# HOW TO COMPLETE THIS TASK
Return all lines of the listing below that carry the word "CÓMO".

# RECORD EXCERPTS
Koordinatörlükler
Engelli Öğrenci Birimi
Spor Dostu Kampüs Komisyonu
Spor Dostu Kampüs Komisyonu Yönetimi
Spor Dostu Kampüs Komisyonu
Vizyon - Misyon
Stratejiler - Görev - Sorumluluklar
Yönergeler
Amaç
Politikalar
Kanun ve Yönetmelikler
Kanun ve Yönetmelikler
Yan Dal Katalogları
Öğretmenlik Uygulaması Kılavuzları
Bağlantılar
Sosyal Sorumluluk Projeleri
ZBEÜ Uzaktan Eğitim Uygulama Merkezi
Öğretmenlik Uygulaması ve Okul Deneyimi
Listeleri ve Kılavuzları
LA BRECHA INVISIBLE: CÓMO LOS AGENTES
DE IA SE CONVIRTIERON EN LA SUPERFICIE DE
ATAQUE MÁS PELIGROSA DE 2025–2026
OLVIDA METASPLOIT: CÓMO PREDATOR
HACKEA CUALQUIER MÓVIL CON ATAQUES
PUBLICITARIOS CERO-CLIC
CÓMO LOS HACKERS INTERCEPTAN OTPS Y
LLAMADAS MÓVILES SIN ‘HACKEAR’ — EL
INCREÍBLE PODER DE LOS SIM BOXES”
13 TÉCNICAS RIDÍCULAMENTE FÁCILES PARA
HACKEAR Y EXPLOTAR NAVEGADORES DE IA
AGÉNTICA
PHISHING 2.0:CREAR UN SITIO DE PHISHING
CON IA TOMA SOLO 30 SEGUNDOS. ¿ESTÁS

# PROBLEM SOLUTION
LA BRECHA INVISIBLE: CÓMO LOS AGENTES
OLVIDA METASPLOIT: CÓMO PREDATOR
CÓMO LOS HACKERS INTERCEPTAN OTPS Y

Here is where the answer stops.